Your data generation speed is either:
IO-bound (that is, limited by the speed of your hard drive), and the only way to speed it up is to get a faster storage device. The only type of parallelization that can help you is finding a way to spread your writes across multiple devices (can you use multiple hard drives?).
CPU-bound, in which case Python's GIL means you can't take advantage of multiple CPU cores within one process. The way to speed your program up is to make it so you can run multiple instances of it (multiple processes), each generating part of your data set.

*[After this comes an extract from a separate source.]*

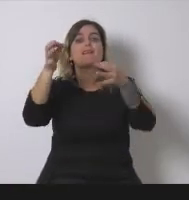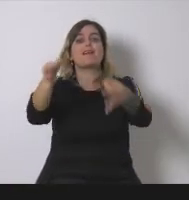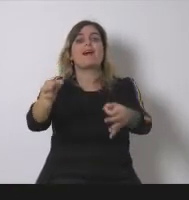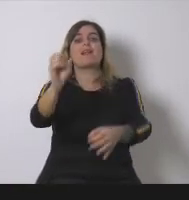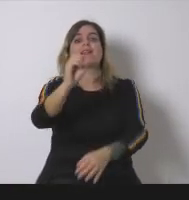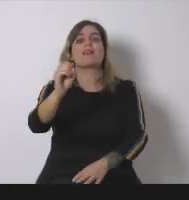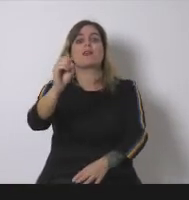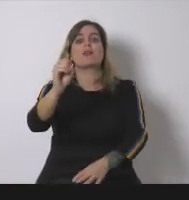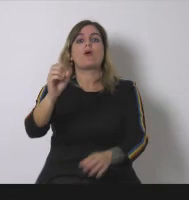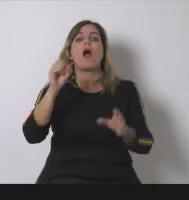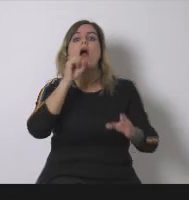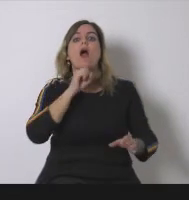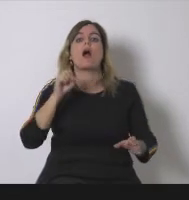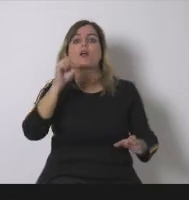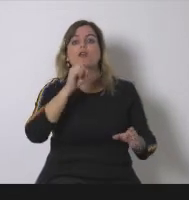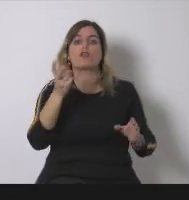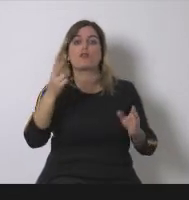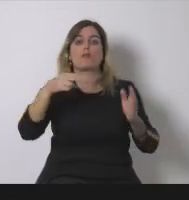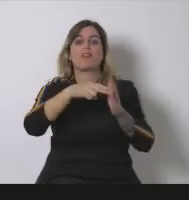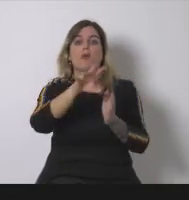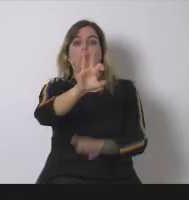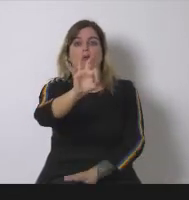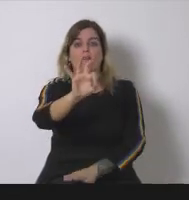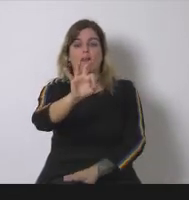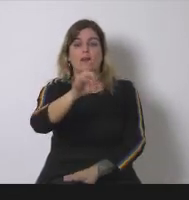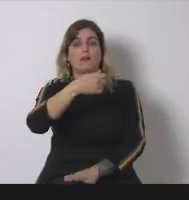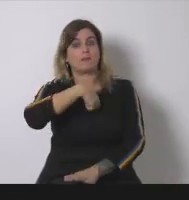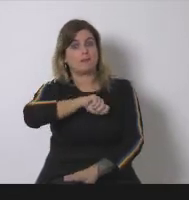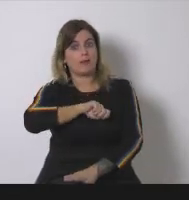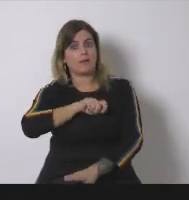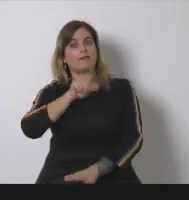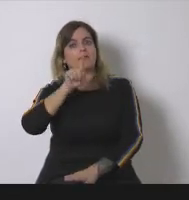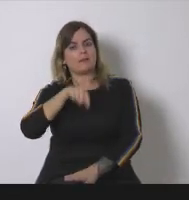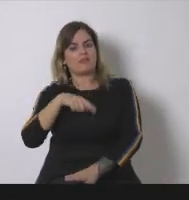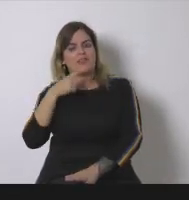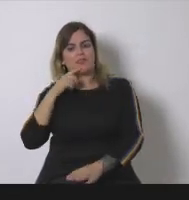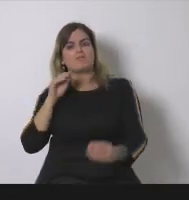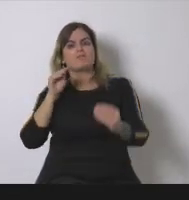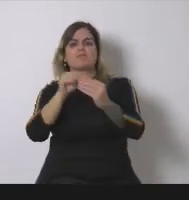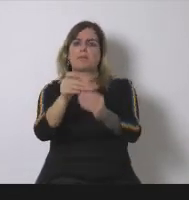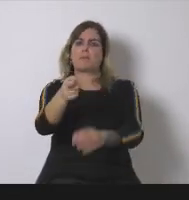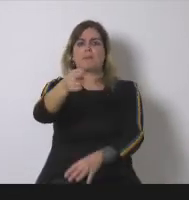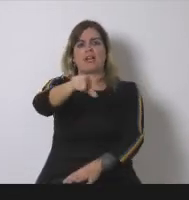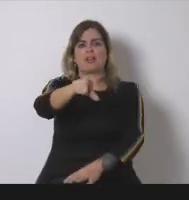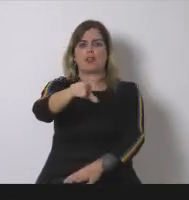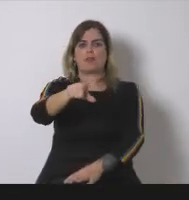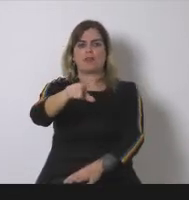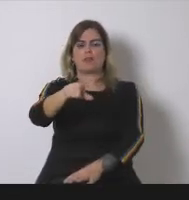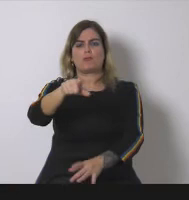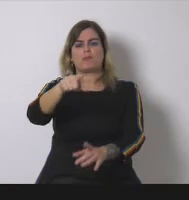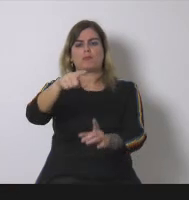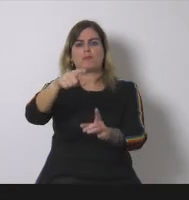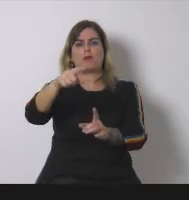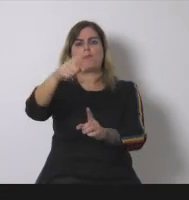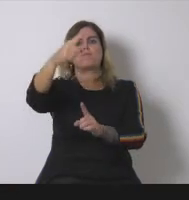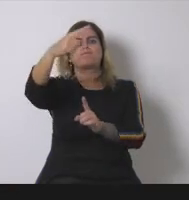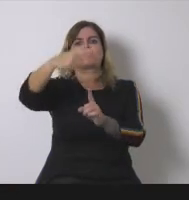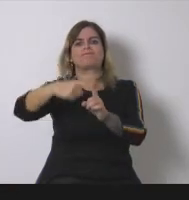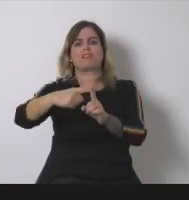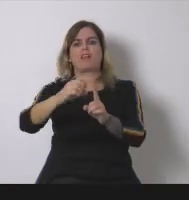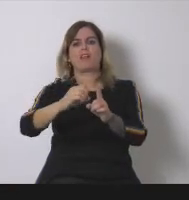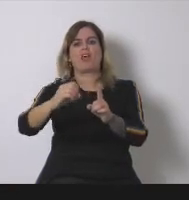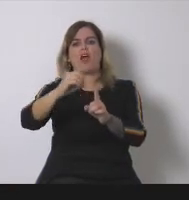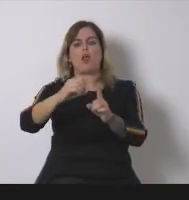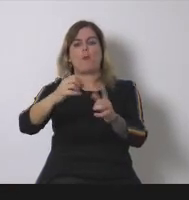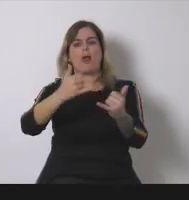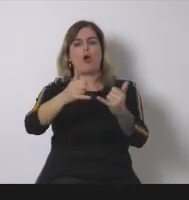nacional el objetivo también es algo similar llegar a un neto de emisiones compensando las emisiones en 2050 y de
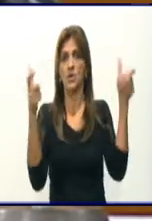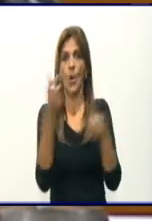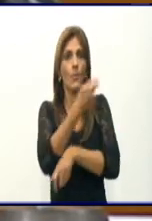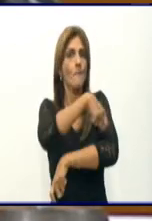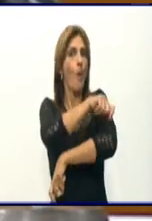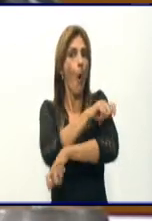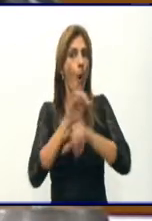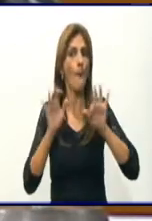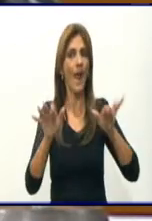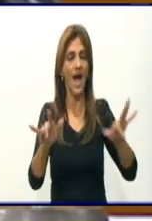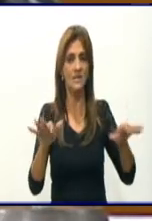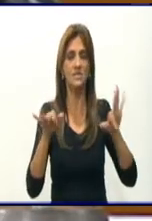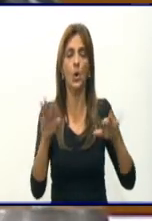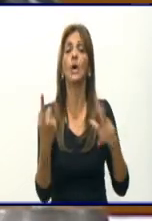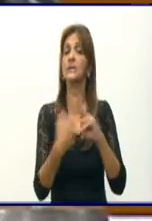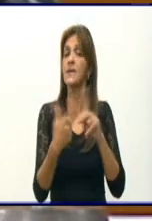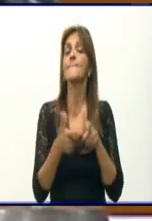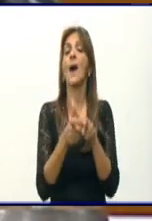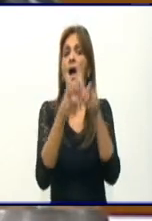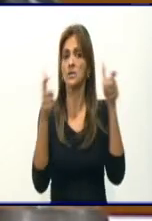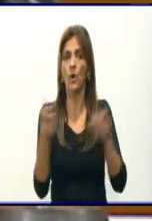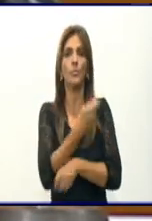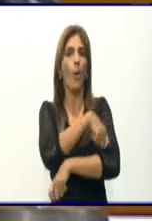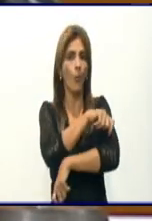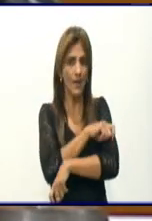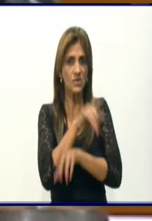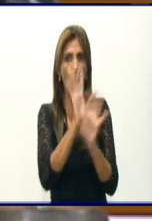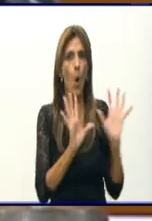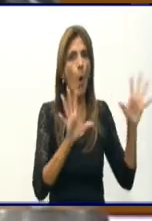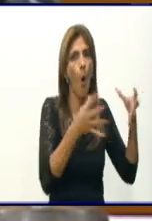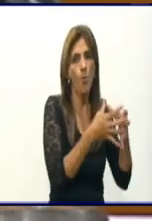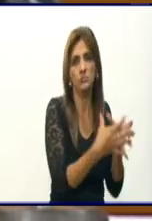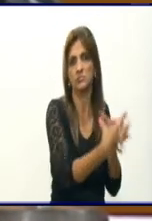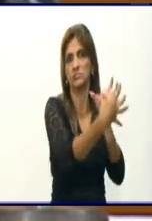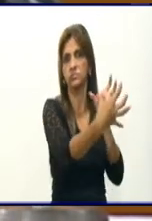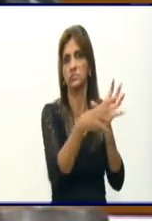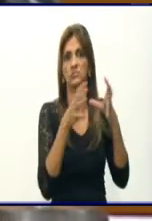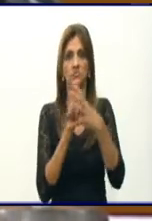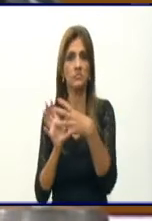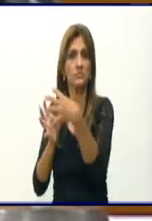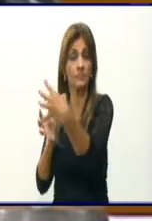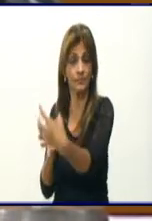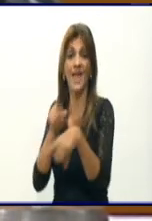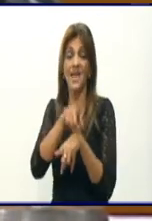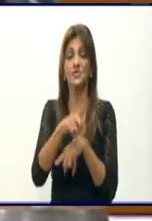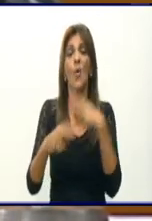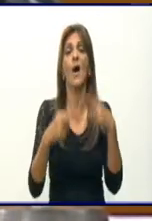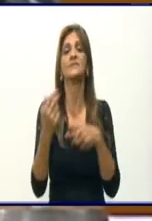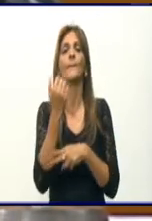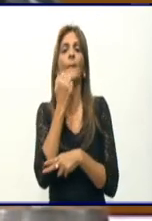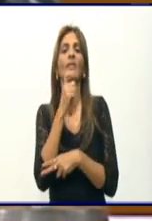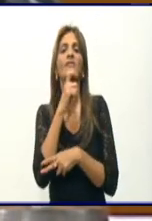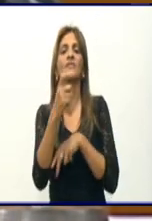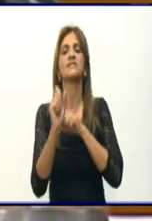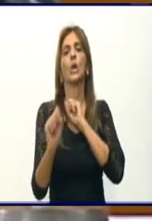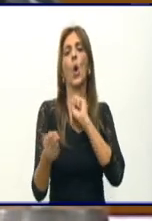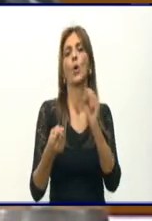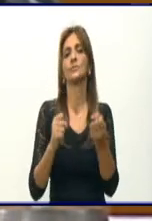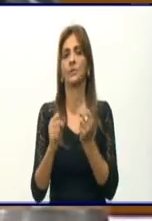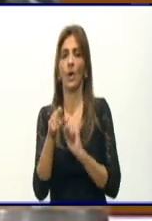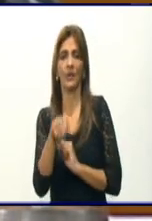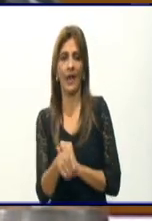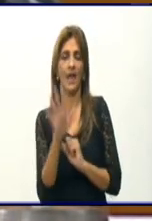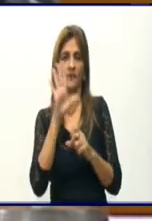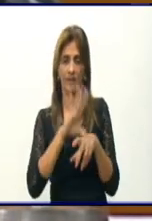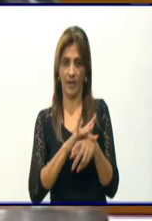mayor población concentrada, lo cual hace también un poco más difícil el control de esta enfermedad. A pesar, yo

Regardless, the first thing you need to do is profile your program. What parts are slow? Why are they slow? Is your process IO-bound or CPU-bound? Why?
6 mins to generate 6GB means you take a minute to generate 1 GB. A typical hard drive is capable of up to 80 - 100 MB/s throughput when new. This leaves you with approximately 6 GB / minute IO limit.
So it looks like the limiting factor is the CPU, which is good news (running more instances can help you).
However I wouldn't use multithreading for Python because of GIL. A better idea will be to run some scripts writing to different offsets in different processes or tu multiprocessing module of Python.
I would check it though with running it an writing to /dev/null to make sure you truly are CPU bound.